Selected text:

Introduction
Working with Oracle recently, I found myself wanting an equivalent of SQL Server’s
Table-Valued Parameters - a way to pass structured records, or tables of such records,
into stored procedures. The Oracle equivalent is the
User-Defined Data Type
but using them requires quite a bit of work. I’ve created
BassUtils.Oracle
which contains helpers for creating the correct OracleCommand
parameters, described
in a previous blog post.
But that still leaves you having to manually code the C# class that Oracle requires
to map them to and from the Oracle SQL types. And it’s far from a POCO -
example here -
and has some strange, hard-to-discover rules, such as that all the Oracle field names
have to be in UPPERCASE or it just won’t work.

Stored data:

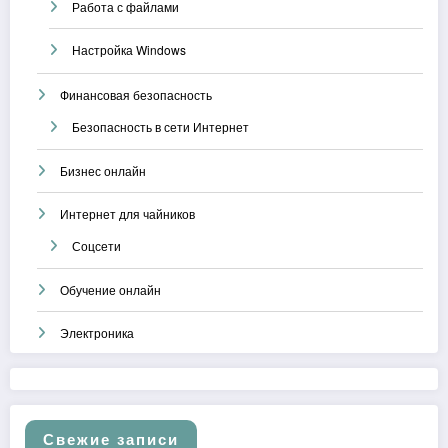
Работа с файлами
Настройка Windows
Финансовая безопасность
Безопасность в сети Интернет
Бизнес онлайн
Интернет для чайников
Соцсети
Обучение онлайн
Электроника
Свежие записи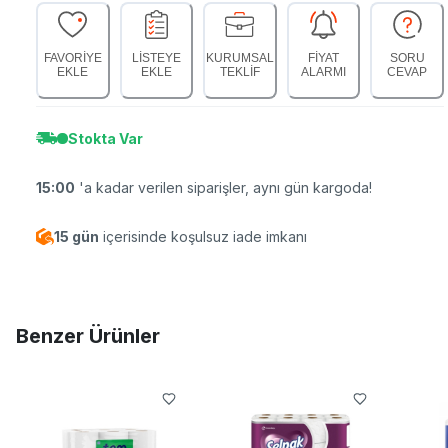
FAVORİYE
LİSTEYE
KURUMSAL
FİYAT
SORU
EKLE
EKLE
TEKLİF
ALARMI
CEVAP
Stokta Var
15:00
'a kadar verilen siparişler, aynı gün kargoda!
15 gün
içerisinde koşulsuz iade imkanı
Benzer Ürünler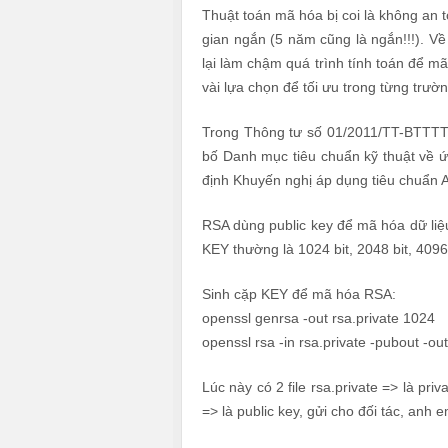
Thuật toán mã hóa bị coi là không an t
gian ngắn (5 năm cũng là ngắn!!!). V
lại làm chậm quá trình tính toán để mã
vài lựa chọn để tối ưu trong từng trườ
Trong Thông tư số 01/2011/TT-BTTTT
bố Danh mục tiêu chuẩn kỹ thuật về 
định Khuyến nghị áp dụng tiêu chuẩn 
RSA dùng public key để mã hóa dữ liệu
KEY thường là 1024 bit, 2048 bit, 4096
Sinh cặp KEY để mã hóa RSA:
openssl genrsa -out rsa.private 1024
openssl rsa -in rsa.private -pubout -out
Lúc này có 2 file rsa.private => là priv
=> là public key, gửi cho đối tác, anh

* * *

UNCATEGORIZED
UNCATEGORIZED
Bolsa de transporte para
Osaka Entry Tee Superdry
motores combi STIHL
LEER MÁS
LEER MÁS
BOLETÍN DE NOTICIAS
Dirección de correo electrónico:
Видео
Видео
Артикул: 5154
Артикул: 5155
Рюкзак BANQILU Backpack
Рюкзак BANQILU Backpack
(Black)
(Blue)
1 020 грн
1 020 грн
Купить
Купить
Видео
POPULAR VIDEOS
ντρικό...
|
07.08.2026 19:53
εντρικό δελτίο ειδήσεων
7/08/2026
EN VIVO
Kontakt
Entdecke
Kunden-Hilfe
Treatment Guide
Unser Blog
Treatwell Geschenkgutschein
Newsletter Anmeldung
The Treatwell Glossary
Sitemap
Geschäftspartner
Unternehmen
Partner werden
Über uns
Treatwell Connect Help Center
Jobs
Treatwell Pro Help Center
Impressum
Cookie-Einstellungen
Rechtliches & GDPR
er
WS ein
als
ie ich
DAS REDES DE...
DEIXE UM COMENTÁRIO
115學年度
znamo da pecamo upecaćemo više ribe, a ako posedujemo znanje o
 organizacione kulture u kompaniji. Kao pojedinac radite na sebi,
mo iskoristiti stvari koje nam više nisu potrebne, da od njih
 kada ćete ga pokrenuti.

...

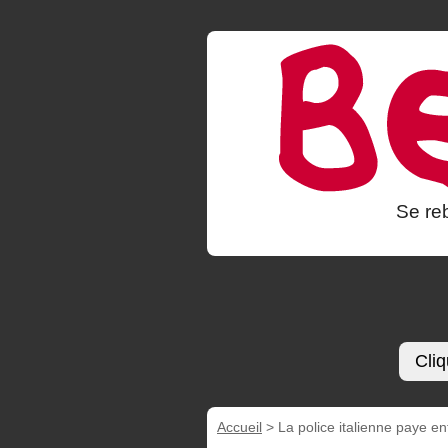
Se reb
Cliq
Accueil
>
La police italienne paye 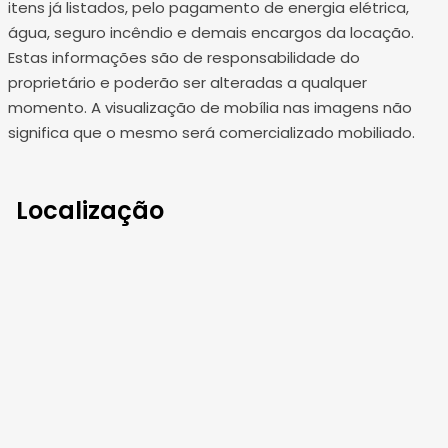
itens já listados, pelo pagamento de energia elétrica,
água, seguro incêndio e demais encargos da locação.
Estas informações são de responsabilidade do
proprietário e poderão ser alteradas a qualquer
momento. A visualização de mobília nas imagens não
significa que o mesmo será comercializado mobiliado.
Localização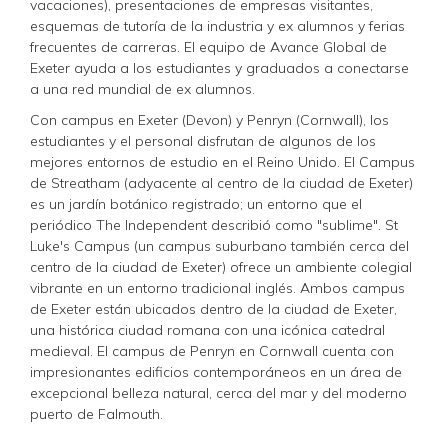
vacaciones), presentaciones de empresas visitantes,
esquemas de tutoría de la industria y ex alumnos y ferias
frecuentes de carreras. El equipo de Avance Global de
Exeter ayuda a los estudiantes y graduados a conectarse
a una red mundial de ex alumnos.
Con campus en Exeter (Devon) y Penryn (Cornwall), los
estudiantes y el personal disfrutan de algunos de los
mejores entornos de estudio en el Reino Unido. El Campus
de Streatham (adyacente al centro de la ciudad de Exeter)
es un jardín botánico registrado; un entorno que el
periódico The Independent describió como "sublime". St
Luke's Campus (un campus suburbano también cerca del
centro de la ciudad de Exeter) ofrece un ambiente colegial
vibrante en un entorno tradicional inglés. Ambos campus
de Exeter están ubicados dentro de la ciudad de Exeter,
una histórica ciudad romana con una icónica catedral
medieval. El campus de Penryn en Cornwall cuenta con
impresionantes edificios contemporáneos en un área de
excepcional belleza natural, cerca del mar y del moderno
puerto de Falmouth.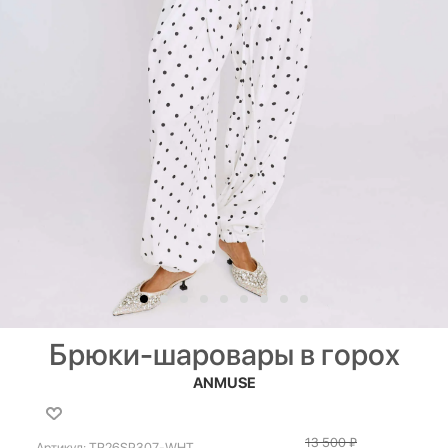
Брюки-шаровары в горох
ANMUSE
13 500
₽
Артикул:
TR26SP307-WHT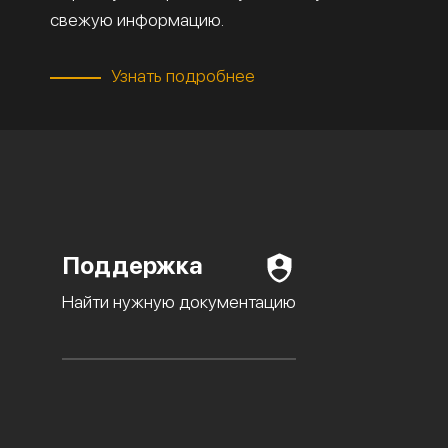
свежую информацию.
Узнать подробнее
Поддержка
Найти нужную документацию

Instruction 1:
Answer these questions from the introduction on Oracle user-defined types:
(a) What SQL Server feature did the writer want an Oracle equivalent of?
(b) What is the Oracle equivalent called?
(c) What rule must all the Oracle field names follow?
Instruction 2: Pick up the introduction on Oracle user-defined types from where it stops.

Exercise answer 1:
(a) Table-Valued Parameters
(b) The User-Defined Data Type
(c) They must be in UPPERCASE.

Exercise answer 2:
Given that these classes all follow the same format it sounded like the perfect opportunity to create a source generator and to use a DSL (Domain-Specific Language) to simplify the definition of the classes. While the classes themselves are voluminous there’s not actually a lot of information required. It’s possible to capture it all in a significantly shorter form, an example of which is:
class PersonRecord MYSCHEMA.objPerson
Collection PersonArray MYSCHEMA.tblPerson
Namespace People
Fields [
int Age,
FirstName,
LastName
]
To go from this to a C# class the steps are
- Parse this text into a specification, held in a C# class.
- Use the specs to generate C# source code using a Source Generator
- Package the source generator as a NuGet package.
This post describes how I performed each of these steps. If you find yourself wanting to generate a DSL-based Source Generator you can use this as a template. The finished generator is availble on NuGet as OracleUdtClassGenerator and the source code is available on GitHub. A list of current C# Source Generators exists which may provide help and ideas for your own implementation.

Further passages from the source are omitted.